We searched the caves, but never found Limbaugh. All that was left in there was the recorder that played the blasphemous message and a list of names, written on one of the walls. Sean Hannity, Matt Drudge, Glen Beck and oddly enough, Dennis Miller. Precisely the same names of those who were now loose again, spreading their deleterious messages.
Hum, not a single woman’s name on the list. Not even that skinny bitch’s, Ann Coulter. I always thought Limbaugh was gay… oh shit, I’m, I’m…ad-libbing! Not that there’s anything, you know, wrong with being gay. Er, I mean, some of my best friends are… Help me BO Teleprompter! You’re my only hope!
Fade out – fade in to next scene
Scene II: The bridge of the Anti-Enterprise
Mr. Biden: “I like choo choo trains.”
Cpt Obama: (Sitting in his Captain’s Chair) “Someone throw him out an airlock!”
Two burly women, with crew cuts, grab Biden by each arm and hustle him into the elevator.

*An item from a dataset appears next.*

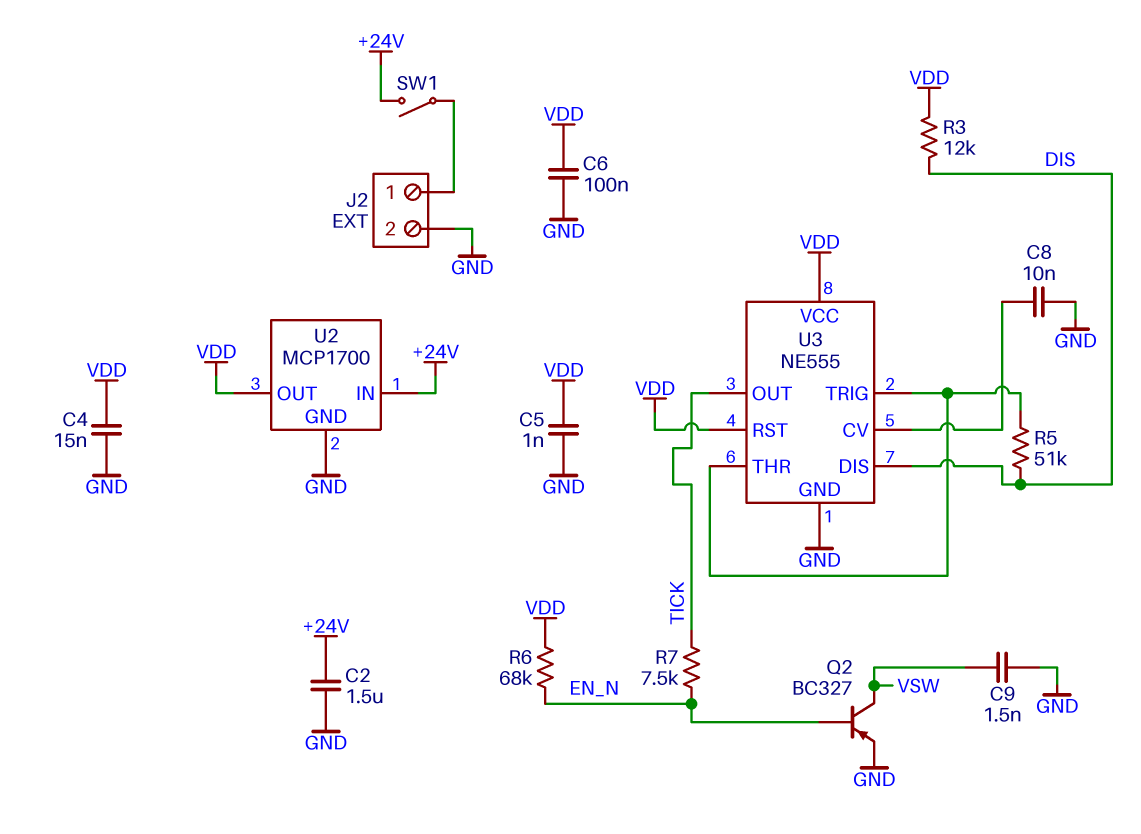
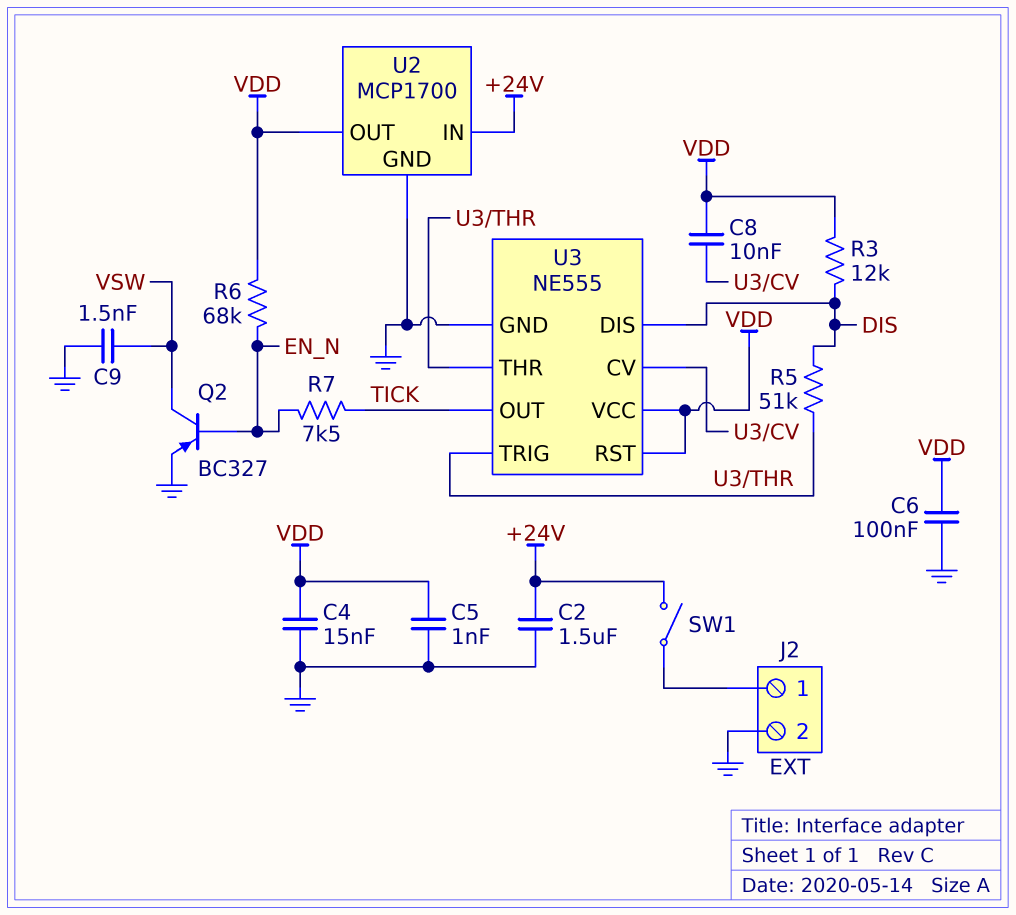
C8: 10nF (GND, U3/CV) -> 10nF (U3/CV, VDD)

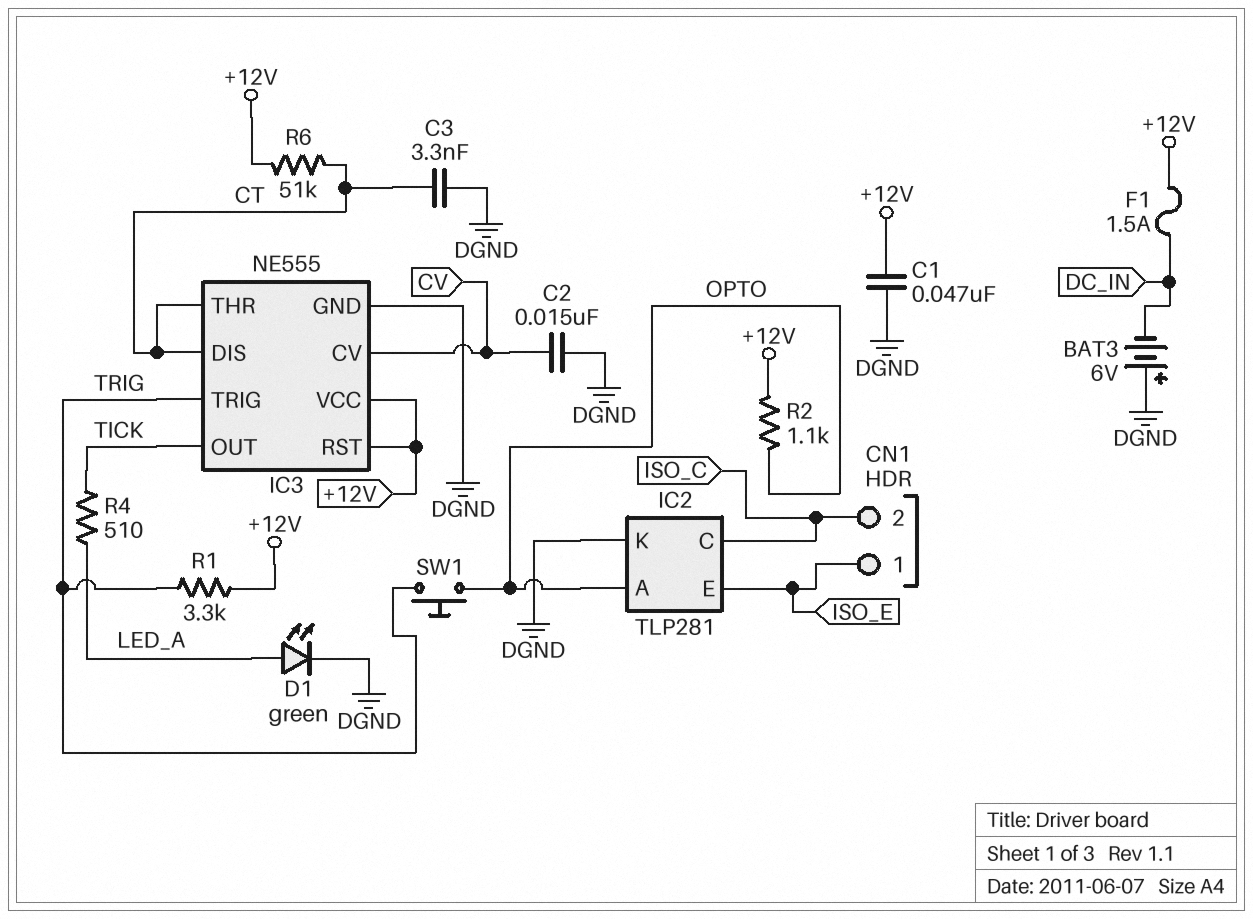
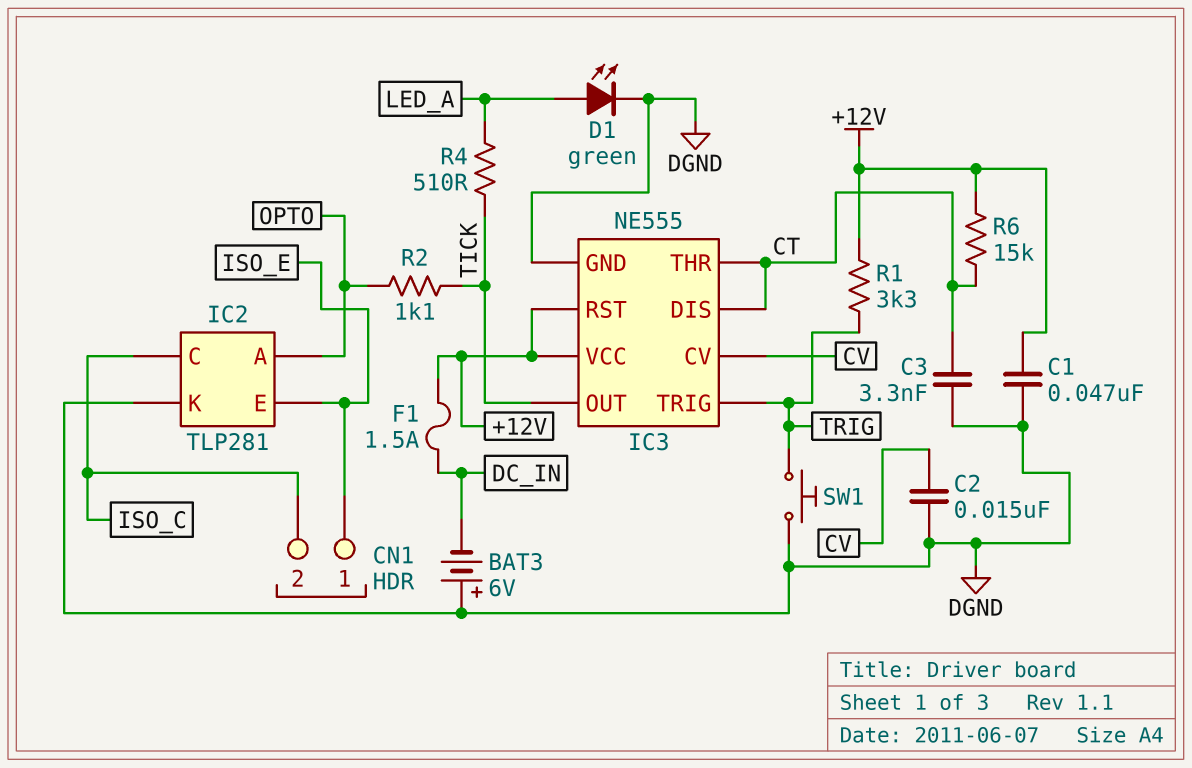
R2: 1.1k (+12V, OPTO) -> 1.1k (OPTO, TICK)
R6: 51k (+12V, CT) -> 15k (+12V, CT)
SW1: button (OPTO, TRIG) -> button (DGND, TRIG)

Mr. Biden: “Oh, goody. (Singing)We’re going to the airlock. We’re going to the airlock… Is that were they keep the choo choo trains?”
Cpt Obama: “Mr. Gibbs, do we have communications with that prison’s moron warden?
Mr. Gibbs: “Ah sir, he should be along any ah, moment now. Ah, I don’t have an exact ah, tic toc on that, but I will, ah put your question on my, ah, list and ah, get back to you.”
Cpt Obama: “You do that sparky.” (Pressing a button on the arm rest) “Mr. Geithner.”
Mr. Geithner: (Thick Scottish accent) Aye Captain, Scotty here.”
Cpt Obama: “Timmy, what have I told you about using that name and stupid accent? Never mind. We are in a jam. By we, I mean everyone but me is in trouble. Just as soon as we get a fix on the warden, I want you to beam him up and then immediately beam his sorry butt into the heart of the sun. You got that?”
Mr. Geithner: “Aye Captain. Beam his sorry butt into the sun. Sir, isn’t that going to make it hard for him to sit down. You know, since he won’t have a butt. Would it be all right if I just beam all of him into the sun?”
Cpt Obama: “Yeah, you stupid waste of… Just take care of it. Then I need you to spin-up the warp drive printing presses. I don’t care how much it cost, I will silence Limbaugh and the rest of those conservatives, if it’s the last thing I do. I’m going to need warp printing factor 10. We have to print a helluva lot a cash to finance this purge.”
Mr Geithner: “But sir, she won’t hold together… The dilithium crystals!
Voice over: Tune-in again some time in the future for part II of Anti-Enterprise, The Ship of Tools, when we’ll hear Lt Emanuel say: “You told Timmy (chortle) that you have ‘complete faith in him‘. Cpt Obama: (Snort) I know!” (Both burst into laughter).
Commercial fades out. Cut to CSPAN screen.
“Next on CSPAN, Speaker of the House, Nancy Pelosi will preside over the beheading of two Republican Congressmen, to be chosen by text messages and tweets.”
Question from Les: What do you call a parody of a parody anyway?